Since 2011, the Commission has been restructuring its universal service programs to better focus this funding toward bringing rural communications into the 21st century. I agree that universal service must move beyond just supporting basic telephony. However, these reform efforts have not achieved the intended results in all cases. In the order that established the “Mobility Fund,” the Commission noted that:
Significant mobility gaps remain a problem for residents, public safety first responders, businesses, public institutions, and travelers, particularly in rural areas. Such gaps impose significant disadvantages on those who live, work, and travel in those areas. Today’s Order seeks to address these gaps.”
The Mobility Fund should have ensured that the states with the lowest rates of advanced wireless penetration received the most funding.
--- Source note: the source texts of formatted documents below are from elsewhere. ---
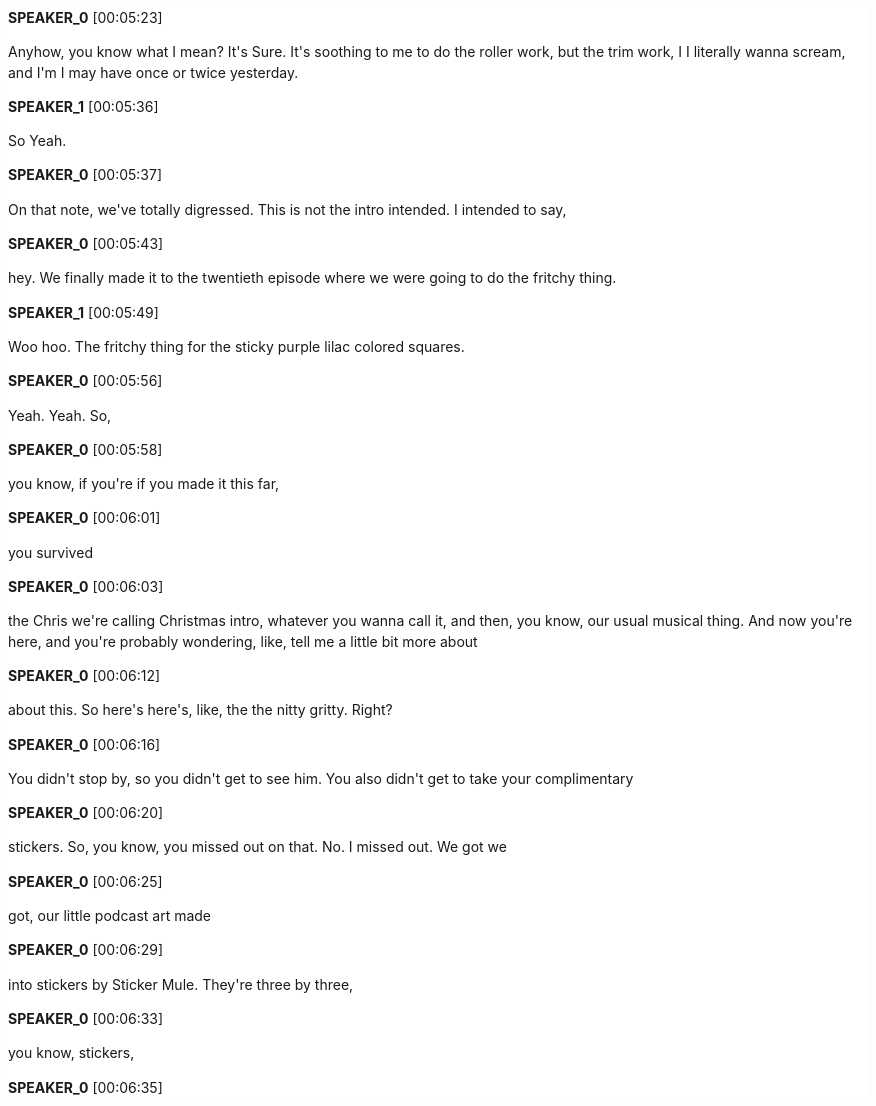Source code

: **SPEAKER_0** [00:05:23]

Anyhow, you know what I mean? It's Sure. It's soothing to me to do the roller work, but the trim work, I I literally wanna scream, and I'm I may have once or twice yesterday.

**SPEAKER_1** [00:05:36]

So Yeah.

**SPEAKER_0** [00:05:37]

On that note, we've totally digressed. This is not the intro intended. I intended to say,

**SPEAKER_0** [00:05:43]

hey. We finally made it to the twentieth episode where we were going to do the fritchy thing.

**SPEAKER_1** [00:05:49]

Woo hoo. The fritchy thing for the sticky purple lilac colored squares.

**SPEAKER_0** [00:05:56]

Yeah. Yeah. So,

**SPEAKER_0** [00:05:58]

you know, if you're if you made it this far,

**SPEAKER_0** [00:06:01]

you survived

**SPEAKER_0** [00:06:03]

the Chris we're calling Christmas intro, whatever you wanna call it, and then, you know, our usual musical thing. And now you're here, and you're probably wondering, like, tell me a little bit more about

**SPEAKER_0** [00:06:12]

about this. So here's here's, like, the the nitty gritty. Right?

**SPEAKER_0** [00:06:16]

You didn't stop by, so you didn't get to see him. You also didn't get to take your complimentary

**SPEAKER_0** [00:06:20]

stickers. So, you know, you missed out on that. No. I missed out. We got we

**SPEAKER_0** [00:06:25]

got, our little podcast art made

**SPEAKER_0** [00:06:29]

into stickers by Sticker Mule. They're three by three,

**SPEAKER_0** [00:06:33]

you know, stickers,

**SPEAKER_0** [00:06:35]
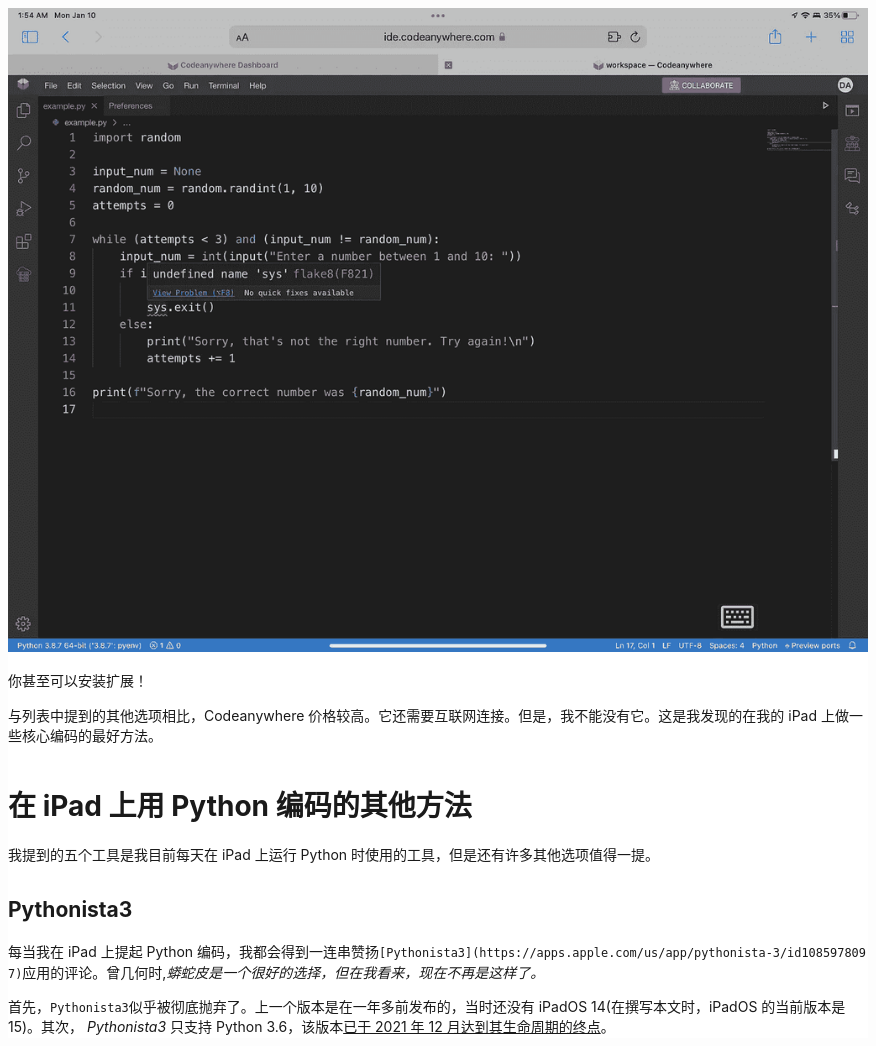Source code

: ![](img/63f550514c70334efbeaaefea04a884d.png)

你甚至可以安装扩展！

与列表中提到的其他选项相比，Codeanywhere 价格较高。它还需要互联网连接。但是，我不能没有它。这是我发现的在我的 iPad 上做一些核心编码的最好方法。

# 在 iPad 上用 Python 编码的其他方法

我提到的五个工具是我目前每天在 iPad 上运行 Python 时使用的工具，但是还有许多其他选项值得一提。

## Pythonista3

每当我在 iPad 上提起 Python 编码，我都会得到一连串赞扬`[Pythonista3](https://apps.apple.com/us/app/pythonista-3/id1085978097)`应用的评论。曾几何时,*蟒蛇皮是一个很好的选择，但在我看来，现在不再是这样了。*

首先，`Pythonista3`似乎被彻底抛弃了。上一个版本是在一年多前发布的，当时还没有 iPadOS 14(在撰写本文时，iPadOS 的当前版本是 15)。其次， *Pythonista3* 只支持 Python 3.6，该版本[已于 2021 年 12 月达到其生命周期的终点](https://pythonspeed.com/articles/stop-using-python-3.6/)。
West Virginia had one the lowest rates of advanced wireless service penetration when the Mobility Fund was initiated, and, most disappointingly, that is where we remain today. The first round of Mobility Fund funding failed West Virginia and much of rural America. Given the vast investment needs for advanced wireless infrastructure in rural America, I do not understand how a program that initially allocated $300 million to address these needs has only disbursed a meager $66 million three years after the money was initially awarded. This one-time support was designed to provide 3G or better mobile voice and broadband service to rural areas that are simply not profitable to serve. Inconceivably, to date, more money has been rescinded ($73 million) than has been invested in building out these networks. Without your strong leadership, we will miss this opportunity to bridge the digital divide and build critical information infrastructure in rural America.
The Commission has the ability to correct earlier problems with the implementation of the Mobility Fund. First, the Commission must target the remaining one-time funds to truly unserved areas and stop citing a wireless coverage map that infers the job is done when people in the real world know it is not. Second, although the agency has repeatedly sought public comment on the ongoing support provided by the second phase of the Mobility Fund, it has yet to provide a concrete plan for how that process would work. Companies cannot invest in wireless infrastructure in hard-to-serve rural areas without the certainty that universal service support will be there to help sustain them in the future.
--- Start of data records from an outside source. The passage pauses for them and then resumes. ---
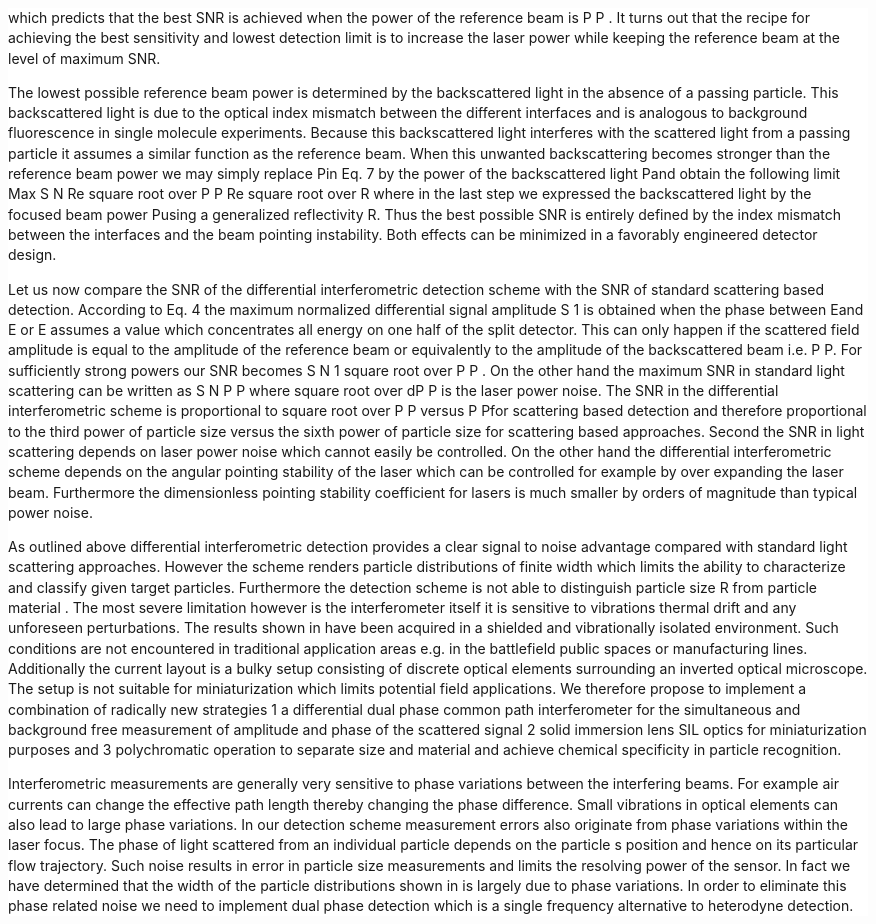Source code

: which predicts that the best SNR is achieved when the power of the reference beam is P P . It turns out that the recipe for achieving the best sensitivity and lowest detection limit is to increase the laser power while keeping the reference beam at the level of maximum SNR.

The lowest possible reference beam power is determined by the backscattered light in the absence of a passing particle. This backscattered light is due to the optical index mismatch between the different interfaces and is analogous to background fluorescence in single molecule experiments. Because this backscattered light interferes with the scattered light from a passing particle it assumes a similar function as the reference beam. When this unwanted backscattering becomes stronger than the reference beam power we may simply replace Pin Eq. 7 by the power of the backscattered light Pand obtain the following limit Max S N Re square root over P P Re square root over R where in the last step we expressed the backscattered light by the focused beam power Pusing a generalized reflectivity R. Thus the best possible SNR is entirely defined by the index mismatch between the interfaces and the beam pointing instability. Both effects can be minimized in a favorably engineered detector design.

Let us now compare the SNR of the differential interferometric detection scheme with the SNR of standard scattering based detection. According to Eq. 4 the maximum normalized differential signal amplitude S 1 is obtained when the phase between Eand E or E assumes a value which concentrates all energy on one half of the split detector. This can only happen if the scattered field amplitude is equal to the amplitude of the reference beam or equivalently to the amplitude of the backscattered beam i.e. P P. For sufficiently strong powers our SNR becomes S N 1 square root over P P . On the other hand the maximum SNR in standard light scattering can be written as S N P P where square root over dP P is the laser power noise. The SNR in the differential interferometric scheme is proportional to square root over P P versus P Pfor scattering based detection and therefore proportional to the third power of particle size versus the sixth power of particle size for scattering based approaches. Second the SNR in light scattering depends on laser power noise which cannot easily be controlled. On the other hand the differential interferometric scheme depends on the angular pointing stability of the laser which can be controlled for example by over expanding the laser beam. Furthermore the dimensionless pointing stability coefficient for lasers is much smaller by orders of magnitude than typical power noise.

As outlined above differential interferometric detection provides a clear signal to noise advantage compared with standard light scattering approaches. However the scheme renders particle distributions of finite width which limits the ability to characterize and classify given target particles. Furthermore the detection scheme is not able to distinguish particle size R from particle material . The most severe limitation however is the interferometer itself it is sensitive to vibrations thermal drift and any unforeseen perturbations. The results shown in have been acquired in a shielded and vibrationally isolated environment. Such conditions are not encountered in traditional application areas e.g. in the battlefield public spaces or manufacturing lines. Additionally the current layout is a bulky setup consisting of discrete optical elements surrounding an inverted optical microscope. The setup is not suitable for miniaturization which limits potential field applications. We therefore propose to implement a combination of radically new strategies 1 a differential dual phase common path interferometer for the simultaneous and background free measurement of amplitude and phase of the scattered signal 2 solid immersion lens SIL optics for miniaturization purposes and 3 polychromatic operation to separate size and material and achieve chemical specificity in particle recognition.

Interferometric measurements are generally very sensitive to phase variations between the interfering beams. For example air currents can change the effective path length thereby changing the phase difference. Small vibrations in optical elements can also lead to large phase variations. In our detection scheme measurement errors also originate from phase variations within the laser focus. The phase of light scattered from an individual particle depends on the particle s position and hence on its particular flow trajectory. Such noise results in error in particle size measurements and limits the resolving power of the sensor. In fact we have determined that the width of the particle distributions shown in is largely due to phase variations. In order to eliminate this phase related noise we need to implement dual phase detection which is a single frequency alternative to heterodyne detection.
Despite the opportunity to make this right, it appears that the FCC is poised to leave $70 million on the table. Without these one-time funds, private companies will not be able to make major investments in wireless infrastructure, leaving tens of thousands of West Virginians and millions of rural Americans without access to wireless services. Let me be clear, if the Commission fails to move forward quickly on providing additional support for advanced wireless infrastructure and services, it will have failed its statutory mission to make sure all Americans have access to comparable communications services. That is an unacceptable outcome.
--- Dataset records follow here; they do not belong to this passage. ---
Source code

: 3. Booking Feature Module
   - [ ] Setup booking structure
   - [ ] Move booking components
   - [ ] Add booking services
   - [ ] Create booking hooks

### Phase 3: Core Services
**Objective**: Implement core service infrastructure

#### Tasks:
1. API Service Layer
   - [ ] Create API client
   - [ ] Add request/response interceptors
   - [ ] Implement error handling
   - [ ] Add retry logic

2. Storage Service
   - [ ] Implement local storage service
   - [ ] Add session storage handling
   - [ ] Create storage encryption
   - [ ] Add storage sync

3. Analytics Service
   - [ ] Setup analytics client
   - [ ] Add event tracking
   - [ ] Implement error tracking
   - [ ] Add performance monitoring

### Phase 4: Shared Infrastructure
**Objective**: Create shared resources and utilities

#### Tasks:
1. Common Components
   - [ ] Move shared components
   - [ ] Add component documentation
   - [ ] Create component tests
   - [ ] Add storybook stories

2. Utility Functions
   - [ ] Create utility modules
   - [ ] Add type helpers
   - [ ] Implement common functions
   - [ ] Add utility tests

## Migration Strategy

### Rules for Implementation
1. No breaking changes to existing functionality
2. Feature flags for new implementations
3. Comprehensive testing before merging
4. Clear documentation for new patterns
While the technology has evolved and the levels of coverage have changed, the underlying issues remain the same. A child’s future should not be dictated by their address or area code, and an American entrepreneur should be able to compete on a level playing field regardless of their location on a map. I believe that the Mobility Fund can play an important role in achieving that ideal, and I look forward to working together to make that a reality.